● Description of the task
The records follow. Print, word for word, the first line through the "focal_mm: 165" line.

§

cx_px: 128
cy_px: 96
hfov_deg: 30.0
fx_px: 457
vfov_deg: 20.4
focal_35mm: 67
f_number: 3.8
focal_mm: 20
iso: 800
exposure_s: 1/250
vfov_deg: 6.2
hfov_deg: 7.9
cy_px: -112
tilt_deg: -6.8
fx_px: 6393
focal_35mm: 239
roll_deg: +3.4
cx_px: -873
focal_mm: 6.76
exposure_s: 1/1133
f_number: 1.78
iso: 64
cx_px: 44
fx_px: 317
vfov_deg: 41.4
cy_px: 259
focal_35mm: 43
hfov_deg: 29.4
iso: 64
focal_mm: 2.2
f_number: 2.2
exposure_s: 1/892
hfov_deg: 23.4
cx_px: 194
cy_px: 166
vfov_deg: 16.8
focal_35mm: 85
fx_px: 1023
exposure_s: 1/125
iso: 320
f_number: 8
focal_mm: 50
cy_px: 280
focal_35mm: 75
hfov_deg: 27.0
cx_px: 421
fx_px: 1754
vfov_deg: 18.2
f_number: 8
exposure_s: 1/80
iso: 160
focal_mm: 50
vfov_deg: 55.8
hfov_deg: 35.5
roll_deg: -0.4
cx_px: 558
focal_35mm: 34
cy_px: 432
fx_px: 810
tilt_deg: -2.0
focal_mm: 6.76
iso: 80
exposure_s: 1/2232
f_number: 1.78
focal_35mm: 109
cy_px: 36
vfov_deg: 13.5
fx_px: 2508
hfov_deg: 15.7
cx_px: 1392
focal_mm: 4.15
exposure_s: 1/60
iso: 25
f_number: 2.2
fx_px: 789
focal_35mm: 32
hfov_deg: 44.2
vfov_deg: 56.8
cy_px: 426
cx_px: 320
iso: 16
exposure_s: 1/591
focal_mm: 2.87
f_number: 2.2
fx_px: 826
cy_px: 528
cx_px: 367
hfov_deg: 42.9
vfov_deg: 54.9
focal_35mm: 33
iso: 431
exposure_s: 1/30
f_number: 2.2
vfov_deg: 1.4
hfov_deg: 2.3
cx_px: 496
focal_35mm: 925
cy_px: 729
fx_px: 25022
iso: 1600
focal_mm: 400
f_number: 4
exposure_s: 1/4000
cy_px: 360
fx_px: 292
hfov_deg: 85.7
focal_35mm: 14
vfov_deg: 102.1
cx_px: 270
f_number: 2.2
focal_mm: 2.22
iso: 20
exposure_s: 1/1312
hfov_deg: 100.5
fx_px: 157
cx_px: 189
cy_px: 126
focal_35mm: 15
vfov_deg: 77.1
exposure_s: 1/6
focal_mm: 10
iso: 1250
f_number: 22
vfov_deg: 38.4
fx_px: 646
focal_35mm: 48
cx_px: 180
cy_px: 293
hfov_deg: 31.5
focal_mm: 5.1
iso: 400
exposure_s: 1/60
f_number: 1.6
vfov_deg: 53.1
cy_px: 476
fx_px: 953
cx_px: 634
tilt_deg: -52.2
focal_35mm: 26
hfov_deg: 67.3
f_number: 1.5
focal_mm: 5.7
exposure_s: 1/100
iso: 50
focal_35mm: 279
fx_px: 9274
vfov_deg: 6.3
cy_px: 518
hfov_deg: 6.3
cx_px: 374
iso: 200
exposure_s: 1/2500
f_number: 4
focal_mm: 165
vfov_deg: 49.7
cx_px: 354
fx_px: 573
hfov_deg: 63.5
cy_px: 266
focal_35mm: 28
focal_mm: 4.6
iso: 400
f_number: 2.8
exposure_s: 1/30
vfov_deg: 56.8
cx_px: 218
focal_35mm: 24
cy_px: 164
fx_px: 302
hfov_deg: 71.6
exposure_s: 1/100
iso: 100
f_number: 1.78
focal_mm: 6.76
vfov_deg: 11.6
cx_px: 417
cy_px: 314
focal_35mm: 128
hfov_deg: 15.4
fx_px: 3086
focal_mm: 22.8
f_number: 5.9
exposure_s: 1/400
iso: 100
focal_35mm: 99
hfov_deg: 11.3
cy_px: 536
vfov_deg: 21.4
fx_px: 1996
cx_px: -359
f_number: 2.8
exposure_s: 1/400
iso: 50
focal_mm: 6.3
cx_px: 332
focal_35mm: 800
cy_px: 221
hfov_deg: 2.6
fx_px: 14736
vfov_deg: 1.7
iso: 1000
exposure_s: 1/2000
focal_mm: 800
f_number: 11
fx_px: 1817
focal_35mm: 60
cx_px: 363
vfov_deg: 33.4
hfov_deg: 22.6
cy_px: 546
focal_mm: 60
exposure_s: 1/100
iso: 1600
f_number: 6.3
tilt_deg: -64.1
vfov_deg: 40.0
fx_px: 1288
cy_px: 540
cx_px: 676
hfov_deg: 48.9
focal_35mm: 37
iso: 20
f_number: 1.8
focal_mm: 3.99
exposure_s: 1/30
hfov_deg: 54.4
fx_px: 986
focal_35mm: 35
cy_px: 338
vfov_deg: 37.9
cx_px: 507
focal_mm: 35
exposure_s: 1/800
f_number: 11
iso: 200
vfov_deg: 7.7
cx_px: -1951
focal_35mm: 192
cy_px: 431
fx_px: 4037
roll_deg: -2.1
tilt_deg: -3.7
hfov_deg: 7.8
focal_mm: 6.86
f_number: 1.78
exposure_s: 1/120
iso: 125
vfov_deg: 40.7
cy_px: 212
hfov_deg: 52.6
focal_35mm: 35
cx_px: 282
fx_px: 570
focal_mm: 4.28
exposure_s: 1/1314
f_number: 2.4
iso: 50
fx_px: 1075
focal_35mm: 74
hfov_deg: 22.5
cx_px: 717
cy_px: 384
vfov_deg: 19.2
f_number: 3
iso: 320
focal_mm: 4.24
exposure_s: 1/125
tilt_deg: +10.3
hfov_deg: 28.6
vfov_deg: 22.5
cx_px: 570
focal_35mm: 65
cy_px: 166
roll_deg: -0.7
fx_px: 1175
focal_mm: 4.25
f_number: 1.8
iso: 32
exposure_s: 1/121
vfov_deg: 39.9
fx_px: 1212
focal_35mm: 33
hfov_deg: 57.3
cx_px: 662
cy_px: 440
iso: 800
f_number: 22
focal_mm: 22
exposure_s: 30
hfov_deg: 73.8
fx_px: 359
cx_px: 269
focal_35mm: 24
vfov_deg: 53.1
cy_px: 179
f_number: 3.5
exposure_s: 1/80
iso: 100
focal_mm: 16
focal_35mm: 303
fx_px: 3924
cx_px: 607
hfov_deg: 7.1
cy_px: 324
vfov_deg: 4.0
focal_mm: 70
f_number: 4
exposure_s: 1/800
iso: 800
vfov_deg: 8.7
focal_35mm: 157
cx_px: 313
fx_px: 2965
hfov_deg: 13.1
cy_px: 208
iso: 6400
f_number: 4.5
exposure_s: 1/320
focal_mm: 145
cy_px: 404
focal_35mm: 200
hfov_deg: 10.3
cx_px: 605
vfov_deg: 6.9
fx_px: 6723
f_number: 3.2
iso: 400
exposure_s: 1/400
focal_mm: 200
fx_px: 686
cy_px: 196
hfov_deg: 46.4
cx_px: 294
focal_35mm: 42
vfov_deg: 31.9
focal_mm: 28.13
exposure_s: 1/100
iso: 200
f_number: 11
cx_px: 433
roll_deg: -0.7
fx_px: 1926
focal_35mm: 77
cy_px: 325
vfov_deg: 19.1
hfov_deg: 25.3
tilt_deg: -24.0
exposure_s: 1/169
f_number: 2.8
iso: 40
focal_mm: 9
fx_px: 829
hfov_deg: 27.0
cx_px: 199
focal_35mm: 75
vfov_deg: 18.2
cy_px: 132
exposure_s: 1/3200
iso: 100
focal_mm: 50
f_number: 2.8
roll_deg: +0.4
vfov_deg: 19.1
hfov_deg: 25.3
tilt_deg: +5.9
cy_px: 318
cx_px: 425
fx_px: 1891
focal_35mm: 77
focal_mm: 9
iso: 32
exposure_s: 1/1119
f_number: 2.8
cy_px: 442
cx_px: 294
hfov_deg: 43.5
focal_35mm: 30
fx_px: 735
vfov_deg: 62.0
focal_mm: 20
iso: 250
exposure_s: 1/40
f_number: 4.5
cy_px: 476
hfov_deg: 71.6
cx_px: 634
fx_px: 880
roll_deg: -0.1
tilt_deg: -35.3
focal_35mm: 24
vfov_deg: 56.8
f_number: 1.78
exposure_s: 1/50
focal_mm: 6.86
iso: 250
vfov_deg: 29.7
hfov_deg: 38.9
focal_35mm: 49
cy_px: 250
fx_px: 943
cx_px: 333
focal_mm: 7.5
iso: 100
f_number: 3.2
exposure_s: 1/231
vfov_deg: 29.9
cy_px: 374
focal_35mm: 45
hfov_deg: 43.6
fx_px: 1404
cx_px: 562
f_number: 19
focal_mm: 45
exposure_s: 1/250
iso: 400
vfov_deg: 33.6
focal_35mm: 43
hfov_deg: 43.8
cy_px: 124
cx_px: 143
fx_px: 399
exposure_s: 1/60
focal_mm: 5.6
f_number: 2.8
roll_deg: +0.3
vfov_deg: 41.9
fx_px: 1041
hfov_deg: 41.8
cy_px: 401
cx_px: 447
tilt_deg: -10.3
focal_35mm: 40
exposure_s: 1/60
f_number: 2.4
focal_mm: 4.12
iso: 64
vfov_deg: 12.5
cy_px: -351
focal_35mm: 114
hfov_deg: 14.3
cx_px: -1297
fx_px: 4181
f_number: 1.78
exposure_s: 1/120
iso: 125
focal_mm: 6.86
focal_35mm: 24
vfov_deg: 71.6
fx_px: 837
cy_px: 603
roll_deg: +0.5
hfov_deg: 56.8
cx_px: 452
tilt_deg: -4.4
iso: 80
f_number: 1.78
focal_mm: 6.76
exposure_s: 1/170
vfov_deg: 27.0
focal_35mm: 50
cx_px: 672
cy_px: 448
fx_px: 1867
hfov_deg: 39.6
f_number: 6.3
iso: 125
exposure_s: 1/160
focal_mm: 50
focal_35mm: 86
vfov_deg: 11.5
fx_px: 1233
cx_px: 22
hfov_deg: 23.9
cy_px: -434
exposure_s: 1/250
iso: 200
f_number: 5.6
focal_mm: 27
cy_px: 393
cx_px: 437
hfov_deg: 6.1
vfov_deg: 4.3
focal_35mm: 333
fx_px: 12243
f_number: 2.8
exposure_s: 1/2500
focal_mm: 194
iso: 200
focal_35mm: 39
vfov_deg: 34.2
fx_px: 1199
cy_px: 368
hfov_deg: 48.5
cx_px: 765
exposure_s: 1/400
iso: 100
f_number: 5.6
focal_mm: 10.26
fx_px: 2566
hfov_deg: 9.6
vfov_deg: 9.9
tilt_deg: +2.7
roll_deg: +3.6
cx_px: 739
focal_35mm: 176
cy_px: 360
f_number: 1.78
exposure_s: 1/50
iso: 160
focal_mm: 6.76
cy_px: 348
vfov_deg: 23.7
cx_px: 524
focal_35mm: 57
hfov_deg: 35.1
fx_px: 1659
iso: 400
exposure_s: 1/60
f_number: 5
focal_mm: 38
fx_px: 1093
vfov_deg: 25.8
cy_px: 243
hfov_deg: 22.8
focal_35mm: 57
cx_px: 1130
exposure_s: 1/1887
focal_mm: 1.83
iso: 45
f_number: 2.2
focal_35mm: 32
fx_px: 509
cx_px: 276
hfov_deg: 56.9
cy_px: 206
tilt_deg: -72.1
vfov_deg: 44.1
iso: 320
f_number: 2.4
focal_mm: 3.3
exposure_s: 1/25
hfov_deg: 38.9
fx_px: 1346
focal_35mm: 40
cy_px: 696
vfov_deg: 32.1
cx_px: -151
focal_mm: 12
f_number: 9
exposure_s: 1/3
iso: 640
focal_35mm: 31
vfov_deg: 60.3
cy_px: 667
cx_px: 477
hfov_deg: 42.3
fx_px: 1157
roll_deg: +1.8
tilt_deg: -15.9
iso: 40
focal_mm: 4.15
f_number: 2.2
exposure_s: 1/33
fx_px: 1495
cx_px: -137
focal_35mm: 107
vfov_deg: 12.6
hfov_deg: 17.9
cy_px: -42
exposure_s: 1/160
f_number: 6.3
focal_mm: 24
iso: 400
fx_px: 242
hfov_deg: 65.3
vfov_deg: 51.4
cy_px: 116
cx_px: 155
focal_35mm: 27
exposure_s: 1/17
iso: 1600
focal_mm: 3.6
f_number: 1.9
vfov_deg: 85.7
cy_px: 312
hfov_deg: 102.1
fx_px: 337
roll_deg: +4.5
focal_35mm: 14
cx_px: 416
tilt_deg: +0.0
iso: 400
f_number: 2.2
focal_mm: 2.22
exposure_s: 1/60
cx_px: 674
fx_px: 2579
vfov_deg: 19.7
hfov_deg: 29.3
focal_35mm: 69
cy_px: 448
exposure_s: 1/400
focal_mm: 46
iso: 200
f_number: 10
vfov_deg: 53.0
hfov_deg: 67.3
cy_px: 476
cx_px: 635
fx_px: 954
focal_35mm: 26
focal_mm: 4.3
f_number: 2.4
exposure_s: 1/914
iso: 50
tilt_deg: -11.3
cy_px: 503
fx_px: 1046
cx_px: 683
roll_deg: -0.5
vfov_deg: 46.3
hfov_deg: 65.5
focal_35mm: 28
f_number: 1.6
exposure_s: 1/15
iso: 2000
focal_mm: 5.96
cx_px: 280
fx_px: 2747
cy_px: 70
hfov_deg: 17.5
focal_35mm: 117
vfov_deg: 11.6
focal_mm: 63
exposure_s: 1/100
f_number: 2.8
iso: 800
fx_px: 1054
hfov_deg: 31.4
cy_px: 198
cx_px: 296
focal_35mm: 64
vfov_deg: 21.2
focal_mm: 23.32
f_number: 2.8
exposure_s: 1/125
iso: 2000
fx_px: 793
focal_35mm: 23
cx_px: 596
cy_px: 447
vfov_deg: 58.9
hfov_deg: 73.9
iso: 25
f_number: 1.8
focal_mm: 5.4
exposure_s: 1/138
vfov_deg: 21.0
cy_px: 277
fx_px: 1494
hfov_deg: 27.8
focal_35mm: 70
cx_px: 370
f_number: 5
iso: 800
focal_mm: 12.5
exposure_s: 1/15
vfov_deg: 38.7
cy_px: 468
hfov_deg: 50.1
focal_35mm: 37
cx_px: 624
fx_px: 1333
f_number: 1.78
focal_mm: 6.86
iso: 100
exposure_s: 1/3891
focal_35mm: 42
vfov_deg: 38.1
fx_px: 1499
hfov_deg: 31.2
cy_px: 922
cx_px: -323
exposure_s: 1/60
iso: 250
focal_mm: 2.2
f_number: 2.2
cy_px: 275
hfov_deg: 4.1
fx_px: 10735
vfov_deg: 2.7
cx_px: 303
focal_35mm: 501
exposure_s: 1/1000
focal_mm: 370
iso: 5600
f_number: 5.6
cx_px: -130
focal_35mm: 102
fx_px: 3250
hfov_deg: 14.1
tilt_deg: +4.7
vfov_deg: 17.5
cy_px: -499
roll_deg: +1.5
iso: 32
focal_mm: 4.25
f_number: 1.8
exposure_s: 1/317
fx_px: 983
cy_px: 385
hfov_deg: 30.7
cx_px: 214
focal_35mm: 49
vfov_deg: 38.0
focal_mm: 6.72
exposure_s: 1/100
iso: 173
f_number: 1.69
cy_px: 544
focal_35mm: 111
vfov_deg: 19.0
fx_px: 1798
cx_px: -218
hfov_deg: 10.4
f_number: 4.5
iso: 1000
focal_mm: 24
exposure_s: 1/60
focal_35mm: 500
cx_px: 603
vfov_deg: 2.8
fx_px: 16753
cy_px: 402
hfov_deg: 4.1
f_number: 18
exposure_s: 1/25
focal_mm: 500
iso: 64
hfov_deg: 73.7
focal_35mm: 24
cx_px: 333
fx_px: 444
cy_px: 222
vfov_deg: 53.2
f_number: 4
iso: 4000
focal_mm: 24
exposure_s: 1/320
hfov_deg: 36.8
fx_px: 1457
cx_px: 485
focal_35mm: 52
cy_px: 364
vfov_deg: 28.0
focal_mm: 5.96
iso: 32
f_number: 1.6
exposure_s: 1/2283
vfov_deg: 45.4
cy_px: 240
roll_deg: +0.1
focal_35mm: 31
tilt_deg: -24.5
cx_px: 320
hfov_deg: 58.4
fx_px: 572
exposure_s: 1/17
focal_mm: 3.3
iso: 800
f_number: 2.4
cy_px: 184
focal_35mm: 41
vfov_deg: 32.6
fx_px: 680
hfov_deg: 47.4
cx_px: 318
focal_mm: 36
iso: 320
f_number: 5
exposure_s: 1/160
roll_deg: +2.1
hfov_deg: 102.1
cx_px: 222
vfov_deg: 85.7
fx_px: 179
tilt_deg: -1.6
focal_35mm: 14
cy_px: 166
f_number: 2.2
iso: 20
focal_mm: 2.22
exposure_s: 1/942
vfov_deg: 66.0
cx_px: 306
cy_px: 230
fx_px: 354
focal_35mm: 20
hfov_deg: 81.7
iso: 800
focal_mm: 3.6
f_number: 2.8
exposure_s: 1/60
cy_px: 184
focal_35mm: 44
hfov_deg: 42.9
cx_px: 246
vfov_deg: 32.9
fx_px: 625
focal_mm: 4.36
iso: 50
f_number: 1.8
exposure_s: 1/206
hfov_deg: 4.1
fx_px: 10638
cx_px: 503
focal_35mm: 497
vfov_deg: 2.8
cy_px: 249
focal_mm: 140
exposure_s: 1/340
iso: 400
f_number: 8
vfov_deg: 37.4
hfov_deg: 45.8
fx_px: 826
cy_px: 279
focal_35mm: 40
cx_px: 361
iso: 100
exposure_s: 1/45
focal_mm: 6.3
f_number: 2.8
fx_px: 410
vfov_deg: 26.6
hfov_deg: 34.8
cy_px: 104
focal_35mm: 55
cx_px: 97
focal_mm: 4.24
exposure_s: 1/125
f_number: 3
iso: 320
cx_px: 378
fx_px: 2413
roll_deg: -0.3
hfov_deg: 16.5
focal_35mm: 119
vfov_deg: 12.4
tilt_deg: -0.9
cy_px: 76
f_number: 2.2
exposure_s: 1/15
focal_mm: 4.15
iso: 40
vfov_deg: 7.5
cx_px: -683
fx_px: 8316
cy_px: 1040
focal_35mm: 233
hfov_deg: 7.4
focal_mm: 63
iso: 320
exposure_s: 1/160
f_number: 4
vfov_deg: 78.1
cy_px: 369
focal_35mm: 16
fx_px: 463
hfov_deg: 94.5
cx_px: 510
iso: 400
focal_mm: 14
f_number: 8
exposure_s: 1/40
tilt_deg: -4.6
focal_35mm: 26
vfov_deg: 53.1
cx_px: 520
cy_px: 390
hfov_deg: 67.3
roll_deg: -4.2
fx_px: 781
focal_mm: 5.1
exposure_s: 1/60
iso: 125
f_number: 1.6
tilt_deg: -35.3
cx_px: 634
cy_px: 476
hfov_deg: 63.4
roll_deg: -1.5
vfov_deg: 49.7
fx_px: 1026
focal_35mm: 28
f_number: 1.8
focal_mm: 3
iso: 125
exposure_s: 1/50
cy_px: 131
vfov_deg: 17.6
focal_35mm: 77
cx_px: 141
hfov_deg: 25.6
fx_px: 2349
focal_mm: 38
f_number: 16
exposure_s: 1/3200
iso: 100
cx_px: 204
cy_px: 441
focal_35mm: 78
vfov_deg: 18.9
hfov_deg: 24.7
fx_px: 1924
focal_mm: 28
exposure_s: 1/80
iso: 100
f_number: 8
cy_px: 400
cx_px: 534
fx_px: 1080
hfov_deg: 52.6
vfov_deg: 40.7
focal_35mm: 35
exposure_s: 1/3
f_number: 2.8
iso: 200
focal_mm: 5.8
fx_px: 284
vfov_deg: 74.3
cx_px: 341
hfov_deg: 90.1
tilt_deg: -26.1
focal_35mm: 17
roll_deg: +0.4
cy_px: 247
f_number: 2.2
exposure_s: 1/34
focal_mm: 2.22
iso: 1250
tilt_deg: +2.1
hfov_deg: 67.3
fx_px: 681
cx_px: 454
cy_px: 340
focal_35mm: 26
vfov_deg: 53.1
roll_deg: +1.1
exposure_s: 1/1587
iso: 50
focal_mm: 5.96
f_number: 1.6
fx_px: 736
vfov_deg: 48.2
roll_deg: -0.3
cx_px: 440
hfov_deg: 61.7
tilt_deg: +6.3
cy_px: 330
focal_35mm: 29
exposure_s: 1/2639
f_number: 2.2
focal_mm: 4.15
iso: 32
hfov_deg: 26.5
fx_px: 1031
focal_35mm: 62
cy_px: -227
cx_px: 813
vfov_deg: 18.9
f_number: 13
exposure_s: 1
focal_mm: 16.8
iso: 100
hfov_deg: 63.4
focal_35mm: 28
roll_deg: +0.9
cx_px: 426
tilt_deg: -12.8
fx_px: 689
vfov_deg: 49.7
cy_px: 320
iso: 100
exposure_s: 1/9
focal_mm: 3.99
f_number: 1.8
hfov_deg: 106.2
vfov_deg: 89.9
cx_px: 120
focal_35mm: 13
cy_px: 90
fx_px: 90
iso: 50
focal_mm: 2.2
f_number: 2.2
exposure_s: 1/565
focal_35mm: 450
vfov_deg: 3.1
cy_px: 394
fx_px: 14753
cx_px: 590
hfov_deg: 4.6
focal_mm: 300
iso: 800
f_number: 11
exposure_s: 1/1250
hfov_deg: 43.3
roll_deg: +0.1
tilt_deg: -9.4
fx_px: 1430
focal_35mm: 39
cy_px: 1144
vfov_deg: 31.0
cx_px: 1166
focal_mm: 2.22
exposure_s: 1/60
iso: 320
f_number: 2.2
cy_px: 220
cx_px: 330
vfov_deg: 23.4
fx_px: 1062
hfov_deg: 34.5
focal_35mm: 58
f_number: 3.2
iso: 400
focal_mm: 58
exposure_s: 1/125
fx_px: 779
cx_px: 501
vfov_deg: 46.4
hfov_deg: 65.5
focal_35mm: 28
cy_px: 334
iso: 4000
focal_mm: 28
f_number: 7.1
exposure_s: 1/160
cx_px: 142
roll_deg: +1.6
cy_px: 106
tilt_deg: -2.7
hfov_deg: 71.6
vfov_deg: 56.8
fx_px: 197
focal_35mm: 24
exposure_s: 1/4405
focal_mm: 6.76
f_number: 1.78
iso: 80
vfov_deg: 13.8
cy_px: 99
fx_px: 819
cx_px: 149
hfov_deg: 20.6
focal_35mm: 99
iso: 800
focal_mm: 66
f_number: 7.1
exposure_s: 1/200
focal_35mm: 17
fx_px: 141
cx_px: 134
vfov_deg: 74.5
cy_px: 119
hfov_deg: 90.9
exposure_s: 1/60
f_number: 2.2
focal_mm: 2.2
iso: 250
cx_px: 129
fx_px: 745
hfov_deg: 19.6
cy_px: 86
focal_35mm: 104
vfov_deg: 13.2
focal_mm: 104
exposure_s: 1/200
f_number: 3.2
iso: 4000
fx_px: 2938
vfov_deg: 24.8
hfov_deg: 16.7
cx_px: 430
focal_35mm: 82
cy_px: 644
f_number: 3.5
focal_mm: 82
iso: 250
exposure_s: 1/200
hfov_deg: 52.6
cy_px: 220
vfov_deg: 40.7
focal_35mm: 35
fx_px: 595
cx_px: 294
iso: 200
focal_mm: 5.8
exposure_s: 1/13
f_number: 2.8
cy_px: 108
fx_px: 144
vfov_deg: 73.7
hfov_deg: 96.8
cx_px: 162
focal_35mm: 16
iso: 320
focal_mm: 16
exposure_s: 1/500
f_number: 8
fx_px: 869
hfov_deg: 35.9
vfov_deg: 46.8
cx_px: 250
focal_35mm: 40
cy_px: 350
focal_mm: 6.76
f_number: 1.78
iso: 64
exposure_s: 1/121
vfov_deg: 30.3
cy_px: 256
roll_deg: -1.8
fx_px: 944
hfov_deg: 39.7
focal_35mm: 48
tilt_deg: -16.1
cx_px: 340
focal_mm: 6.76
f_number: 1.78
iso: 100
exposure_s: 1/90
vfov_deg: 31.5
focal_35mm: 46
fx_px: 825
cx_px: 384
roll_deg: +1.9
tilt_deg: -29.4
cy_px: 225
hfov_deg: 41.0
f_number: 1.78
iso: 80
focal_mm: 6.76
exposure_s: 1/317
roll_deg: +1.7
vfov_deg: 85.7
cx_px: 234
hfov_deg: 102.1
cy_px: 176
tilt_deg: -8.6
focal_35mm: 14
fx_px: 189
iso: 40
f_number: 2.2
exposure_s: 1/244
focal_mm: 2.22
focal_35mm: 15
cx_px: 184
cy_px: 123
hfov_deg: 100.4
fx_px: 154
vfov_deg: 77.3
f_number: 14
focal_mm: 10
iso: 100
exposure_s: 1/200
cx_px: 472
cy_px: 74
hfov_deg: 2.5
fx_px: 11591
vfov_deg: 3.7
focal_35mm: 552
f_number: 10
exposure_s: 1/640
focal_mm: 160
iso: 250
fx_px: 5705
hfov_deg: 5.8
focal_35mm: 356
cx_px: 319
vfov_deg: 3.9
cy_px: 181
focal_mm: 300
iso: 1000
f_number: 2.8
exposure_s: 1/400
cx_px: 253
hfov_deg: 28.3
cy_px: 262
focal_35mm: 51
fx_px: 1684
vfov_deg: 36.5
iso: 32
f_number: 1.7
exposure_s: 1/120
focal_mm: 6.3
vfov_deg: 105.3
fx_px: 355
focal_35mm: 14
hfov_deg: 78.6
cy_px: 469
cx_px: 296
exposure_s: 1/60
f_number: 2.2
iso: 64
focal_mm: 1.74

§

● Expected answer
cx_px: 128
cy_px: 96
hfov_deg: 30.0
fx_px: 457
vfov_deg: 20.4
focal_35mm: 67
f_number: 3.8
focal_mm: 20
iso: 800
exposure_s: 1/250
vfov_deg: 6.2
hfov_deg: 7.9
cy_px: -112
tilt_deg: -6.8
fx_px: 6393
focal_35mm: 239
roll_deg: +3.4
cx_px: -873
focal_mm: 6.76
exposure_s: 1/1133
f_number: 1.78
iso: 64
cx_px: 44
fx_px: 317
vfov_deg: 41.4
cy_px: 259
focal_35mm: 43
hfov_deg: 29.4
iso: 64
focal_mm: 2.2
f_number: 2.2
exposure_s: 1/892
hfov_deg: 23.4
cx_px: 194
cy_px: 166
vfov_deg: 16.8
focal_35mm: 85
fx_px: 1023
exposure_s: 1/125
iso: 320
f_number: 8
focal_mm: 50
cy_px: 280
focal_35mm: 75
hfov_deg: 27.0
cx_px: 421
fx_px: 1754
vfov_deg: 18.2
f_number: 8
exposure_s: 1/80
iso: 160
focal_mm: 50
vfov_deg: 55.8
hfov_deg: 35.5
roll_deg: -0.4
cx_px: 558
focal_35mm: 34
cy_px: 432
fx_px: 810
tilt_deg: -2.0
focal_mm: 6.76
iso: 80
exposure_s: 1/2232
f_number: 1.78
focal_35mm: 109
cy_px: 36
vfov_deg: 13.5
fx_px: 2508
hfov_deg: 15.7
cx_px: 1392
focal_mm: 4.15
exposure_s: 1/60
iso: 25
f_number: 2.2
fx_px: 789
focal_35mm: 32
hfov_deg: 44.2
vfov_deg: 56.8
cy_px: 426
cx_px: 320
iso: 16
exposure_s: 1/591
focal_mm: 2.87
f_number: 2.2
fx_px: 826
cy_px: 528
cx_px: 367
hfov_deg: 42.9
vfov_deg: 54.9
focal_35mm: 33
iso: 431
exposure_s: 1/30
f_number: 2.2
vfov_deg: 1.4
hfov_deg: 2.3
cx_px: 496
focal_35mm: 925
cy_px: 729
fx_px: 25022
iso: 1600
focal_mm: 400
f_number: 4
exposure_s: 1/4000
cy_px: 360
fx_px: 292
hfov_deg: 85.7
focal_35mm: 14
vfov_deg: 102.1
cx_px: 270
f_number: 2.2
focal_mm: 2.22
iso: 20
exposure_s: 1/1312
hfov_deg: 100.5
fx_px: 157
cx_px: 189
cy_px: 126
focal_35mm: 15
vfov_deg: 77.1
exposure_s: 1/6
focal_mm: 10
iso: 1250
f_number: 22
vfov_deg: 38.4
fx_px: 646
focal_35mm: 48
cx_px: 180
cy_px: 293
hfov_deg: 31.5
focal_mm: 5.1
iso: 400
exposure_s: 1/60
f_number: 1.6
vfov_deg: 53.1
cy_px: 476
fx_px: 953
cx_px: 634
tilt_deg: -52.2
focal_35mm: 26
hfov_deg: 67.3
f_number: 1.5
focal_mm: 5.7
exposure_s: 1/100
iso: 50
focal_35mm: 279
fx_px: 9274
vfov_deg: 6.3
cy_px: 518
hfov_deg: 6.3
cx_px: 374
iso: 200
exposure_s: 1/2500
f_number: 4
focal_mm: 165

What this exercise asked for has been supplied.